Jungler chiude il 2025 con una crescita del 50%, confermandosi tra le realtà emergenti dell’influencer marketing in Italia. L’agenzia, costituita come Società Benefit e specializzata in consulenza strategica per campagne con creator e brand, ha puntato su un modello fondato su trasparenza, etica e sostenibilità, in un settore che sta vivendo una profonda fase di evoluzione.
La crescita si inserisce in un contesto di mercato in espansione ma sempre più regolamentato, in cui la qualità dei dati, la correttezza delle pratiche pubblicitarie e la credibilità delle community digitali assumono un ruolo decisivo.
Un mercato in espansione ma più maturo
Secondo i dati diffusi da UPA – Utenti Pubblicità Associati, nel 2025 gli investimenti in influencer marketing in Italia hanno raggiunto i 352 milioni di euro, con un incremento del 9% rispetto all’anno precedente. Un’espansione che riflette l’importanza crescente della content creation economy nelle strategie di comunicazione dei brand.
All’aumento degli investimenti si accompagna però un cambio di paradigma. Il mercato richiede oggi maggiore chiarezza nella distinzione tra contenuti editoriali e comunicazione commerciale, oltre a metriche più affidabili per valutare l’efficacia delle campagne.
In questo scenario Jungler ha scelto di posizionarsi come partner strategico, puntando su analisi dei dati, selezione consapevole dei creator e costruzione di relazioni continuative tra brand e community.
L’approccio di Jungler tra trasparenza e innovazione
Alla guida della società c’è Irene Jin, che ha impostato lo sviluppo dell’agenzia su una visione di lungo periodo. Un modello che integra consulenza strategica, attenzione ai valori e utilizzo consapevole delle tecnologie digitali.
«Abbiamo sempre messo la trasparenza al centro del nostro lavoro. Ora che anche le norme stanno cambiando, sono sicura che potremo operare in un mercato più strutturato, dove la qualità dei dati delle campagne e delle community degli influencer saranno la vera guida», ha spiegato l’amministratrice delegata.
Guardando al 2026, Jungler punta a rafforzare le competenze multidisciplinari del team, investendo su strumenti di intelligenza artificiale e ampliando l’offerta con soluzioni integrate di comunicazione digitale.

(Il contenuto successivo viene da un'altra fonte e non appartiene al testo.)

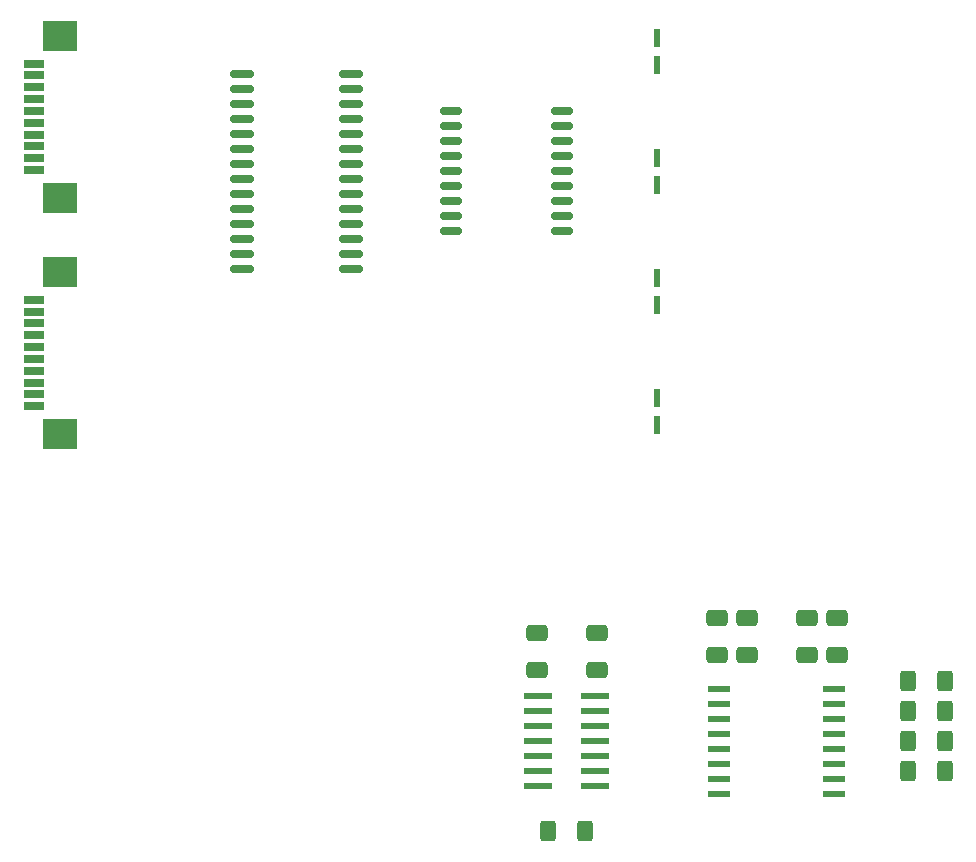
<source format=gbr>
%TF.GenerationSoftware,KiCad,Pcbnew,8.0.6-8.0.6-0~ubuntu24.04.1*%
%TF.CreationDate,2024-12-11T16:34:02+03:00*%
%TF.ProjectId,PM-Neopixel4,504d2d4e-656f-4706-9978-656c342e6b69,rev?*%
%TF.SameCoordinates,Original*%
%TF.FileFunction,Paste,Top*%
%TF.FilePolarity,Positive*%
%FSLAX46Y46*%
G04 Gerber Fmt 4.6, Leading zero omitted, Abs format (unit mm)*
G04 Created by KiCad (PCBNEW 8.0.6-8.0.6-0~ubuntu24.04.1) date 2024-12-11 16:34:02*
%MOMM*%
%LPD*%
G01*
G04 APERTURE LIST*
G04 Aperture macros list*
%AMRoundRect*
0 Rectangle with rounded corners*
0 $1 Rounding radius*
0 $2 $3 $4 $5 $6 $7 $8 $9 X,Y pos of 4 corners*
0 Add a 4 corners polygon primitive as box body*
4,1,4,$2,$3,$4,$5,$6,$7,$8,$9,$2,$3,0*
0 Add four circle primitives for the rounded corners*
1,1,$1+$1,$2,$3*
1,1,$1+$1,$4,$5*
1,1,$1+$1,$6,$7*
1,1,$1+$1,$8,$9*
0 Add four rect primitives between the rounded corners*
20,1,$1+$1,$2,$3,$4,$5,0*
20,1,$1+$1,$4,$5,$6,$7,0*
20,1,$1+$1,$6,$7,$8,$9,0*
20,1,$1+$1,$8,$9,$2,$3,0*%
G04 Aperture macros list end*
%ADD10RoundRect,0.250000X0.650000X-0.412500X0.650000X0.412500X-0.650000X0.412500X-0.650000X-0.412500X0*%
%ADD11RoundRect,0.150000X-0.875000X-0.150000X0.875000X-0.150000X0.875000X0.150000X-0.875000X0.150000X0*%
%ADD12RoundRect,0.150000X-0.800000X-0.150000X0.800000X-0.150000X0.800000X0.150000X-0.800000X0.150000X0*%
%ADD13R,2.474067X0.622132*%
%ADD14R,1.803400X0.635000*%
%ADD15R,2.997200X2.590800*%
%ADD16R,1.854200X0.482600*%
%ADD17RoundRect,0.250000X-0.400000X-0.625000X0.400000X-0.625000X0.400000X0.625000X-0.400000X0.625000X0*%
%ADD18R,0.533400X1.524000*%
G04 APERTURE END LIST*
D10*
%TO.C,C2*%
X5080000Y-16802500D03*
X5080000Y-13677500D03*
%TD*%
%TO.C,C6*%
X25400000Y-15532500D03*
X25400000Y-12407500D03*
%TD*%
D11*
%TO.C,U4*%
X-24970000Y33655000D03*
X-24970000Y32385000D03*
X-24970000Y31115000D03*
X-24970000Y29845000D03*
X-24970000Y28575000D03*
X-24970000Y27305000D03*
X-24970000Y26035000D03*
X-24970000Y24765000D03*
X-24970000Y23495000D03*
X-24970000Y22225000D03*
X-24970000Y20955000D03*
X-24970000Y19685000D03*
X-24970000Y18415000D03*
X-24970000Y17145000D03*
X-15670000Y17145000D03*
X-15670000Y18415000D03*
X-15670000Y19685000D03*
X-15670000Y20955000D03*
X-15670000Y22225000D03*
X-15670000Y23495000D03*
X-15670000Y24765000D03*
X-15670000Y26035000D03*
X-15670000Y27305000D03*
X-15670000Y28575000D03*
X-15670000Y29845000D03*
X-15670000Y31115000D03*
X-15670000Y32385000D03*
X-15670000Y33655000D03*
%TD*%
D12*
%TO.C,U3*%
X-7265000Y30480000D03*
X-7265000Y29210000D03*
X-7265000Y27940000D03*
X-7265000Y26670000D03*
X-7265000Y25400000D03*
X-7265000Y24130000D03*
X-7265000Y22860000D03*
X-7265000Y21590000D03*
X-7265000Y20320000D03*
X2185000Y20320000D03*
X2185000Y21590000D03*
X2185000Y22860000D03*
X2185000Y24130000D03*
X2185000Y25400000D03*
X2185000Y26670000D03*
X2185000Y27940000D03*
X2185000Y29210000D03*
X2185000Y30480000D03*
%TD*%
D10*
%TO.C,C1*%
X0Y-16802500D03*
X0Y-13677500D03*
%TD*%
%TO.C,C4*%
X17780000Y-15532500D03*
X17780000Y-12407500D03*
%TD*%
D13*
%TO.C,U6*%
X123934Y-19050000D03*
X123934Y-20320000D03*
X123934Y-21590000D03*
X123934Y-22860000D03*
X123934Y-24130000D03*
X123934Y-25400000D03*
X123934Y-26670000D03*
X4956066Y-26670000D03*
X4956066Y-25400000D03*
X4956066Y-24130000D03*
X4956066Y-22860000D03*
X4956066Y-21590000D03*
X4956066Y-20320000D03*
X4956066Y-19050000D03*
%TD*%
D14*
%TO.C,J1*%
X-42556000Y25500009D03*
X-42556000Y26500007D03*
X-42556000Y27500005D03*
X-42556000Y28500003D03*
X-42556000Y29500001D03*
X-42556000Y30499999D03*
X-42556000Y31499997D03*
X-42556000Y32499995D03*
X-42556000Y33499993D03*
X-42556000Y34499991D03*
D15*
X-40385999Y23149998D03*
X-40385999Y36850002D03*
%TD*%
D16*
%TO.C,U5*%
X15443200Y-18415000D03*
X15443200Y-19685000D03*
X15443200Y-20955000D03*
X15443200Y-22225000D03*
X15443200Y-23495000D03*
X15443200Y-24765000D03*
X15443200Y-26035000D03*
X15443200Y-27305000D03*
X25196800Y-27305000D03*
X25196800Y-26035000D03*
X25196800Y-24765000D03*
X25196800Y-23495000D03*
X25196800Y-22225000D03*
X25196800Y-20955000D03*
X25196800Y-19685000D03*
X25196800Y-18415000D03*
%TD*%
D17*
%TO.C,R1*%
X990000Y-30480000D03*
X4090000Y-30480000D03*
%TD*%
D18*
%TO.C,D0*%
X10160000Y36703000D03*
X10160000Y34417000D03*
%TD*%
%TO.C,D3*%
X10160000Y6223000D03*
X10160000Y3937000D03*
%TD*%
%TO.C,D2*%
X10160000Y16383000D03*
X10160000Y14097000D03*
%TD*%
D17*
%TO.C,R2*%
X31470000Y-17780000D03*
X34570000Y-17780000D03*
%TD*%
D10*
%TO.C,C5*%
X22860000Y-15532500D03*
X22860000Y-12407500D03*
%TD*%
%TO.C,C3*%
X15240000Y-15532500D03*
X15240000Y-12407500D03*
%TD*%
D14*
%TO.C,J3*%
X-42556000Y5500009D03*
X-42556000Y6500007D03*
X-42556000Y7500005D03*
X-42556000Y8500003D03*
X-42556000Y9500001D03*
X-42556000Y10499999D03*
X-42556000Y11499997D03*
X-42556000Y12499995D03*
X-42556000Y13499993D03*
X-42556000Y14499991D03*
D15*
X-40385999Y3149998D03*
X-40385999Y16850002D03*
%TD*%
D18*
%TO.C,D1*%
X10160000Y26543000D03*
X10160000Y24257000D03*
%TD*%
D17*
%TO.C,R4*%
X31470000Y-22860000D03*
X34570000Y-22860000D03*
%TD*%
%TO.C,R5*%
X31470000Y-25400000D03*
X34570000Y-25400000D03*
%TD*%
%TO.C,R3*%
X31470000Y-20320000D03*
X34570000Y-20320000D03*
%TD*%
M02*

</source>
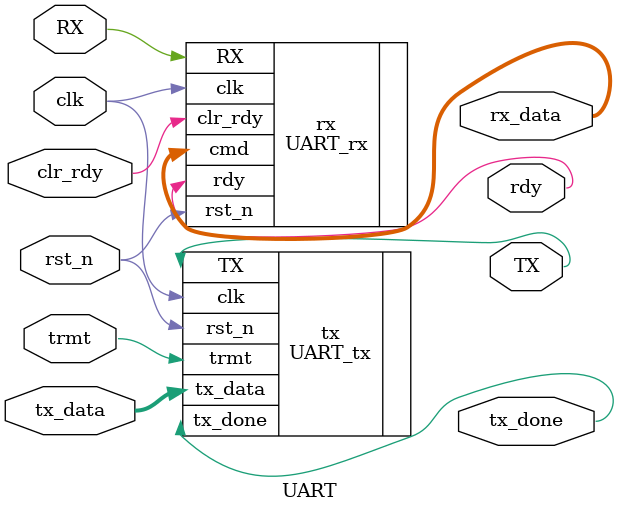
<source format=sv>
/**************************************************************************************************
	MODULE: UART
	PURPOSE:
	
	INPUTS:
	
	OUPUTS:
	
	INTERNAL:
**************************************************************************************************/
module UART(clk, rst_n, TX, RX, tx_data, trmt, clr_rdy, tx_done, rx_data, rdy);

input clk;
input rst_n;
input RX;
input [7:0]tx_data;
input clr_rdy;
input trmt;

output TX;
output tx_done;
output [7:0]rx_data;
output rdy;

UART_rx rx(.clk(clk), .rst_n(rst_n), .clr_rdy(clr_rdy), .RX(RX), .cmd(rx_data), .rdy(rdy));
UART_tx tx(.clk(clk), .rst_n(rst_n), .TX(TX), .trmt(trmt), .tx_data(tx_data), .tx_done(tx_done));

endmodule
</source>
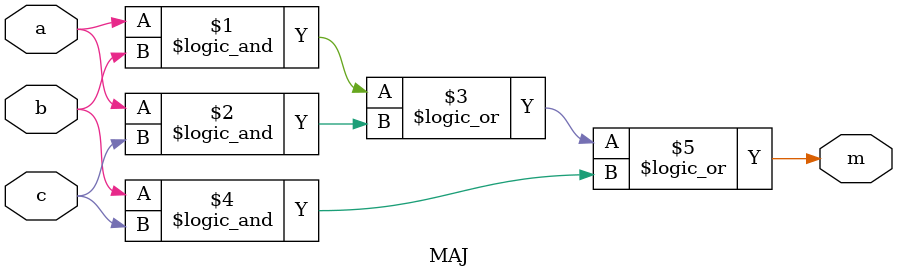
<source format=v>

module MAJ (a, b, c, m);
    input a, b, c;
    output m;

    assign m = a && b || a && c || b && c;
endmodule
</source>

Norme, AGCOM e nuove responsabilità per i creator
Il 2025 ha segnato un passaggio chiave per l’intero settore. L’AGCOM ha approvato in via definitiva le Linee guida e il Codice di condotta per i content creator, introducendo per la prima volta un quadro di obblighi per gli influencer considerati “rilevanti”.
Le nuove regole fissano principi chiari su trasparenza della comunicazione commerciale, tutela dei minori, responsabilità editoriale, diritti fondamentali e proprietà intellettuale. Sono previsti anche sistemi di monitoraggio e sanzioni.
Nel corso dell’anno è stato inoltre istituito l’elenco AGCOM degli influencer rilevanti, uno strumento pensato per rendere più strutturata la professione e contrastare pratiche poco trasparenti. Secondo quanto comunicato dall’Autorità, non sono mancate sanzioni, con multe che hanno raggiunto importi significativi.
Il futuro dell’influencer marketing
Per Jungler, il futuro del settore passa da un equilibrio tra creatività, regole e tecnologia. Un mercato più complesso richiederà capacità di adattamento rapido, lettura dei dati e attenzione alla coerenza editoriale.
«Il futuro dell’influencer marketing sarà caratterizzato da ecosistemi di relazione più sostenibili, basati su community verticali, continuità delle collaborazioni e integrazione dell’intelligenza artificiale», ha sottolineato Irene Jin.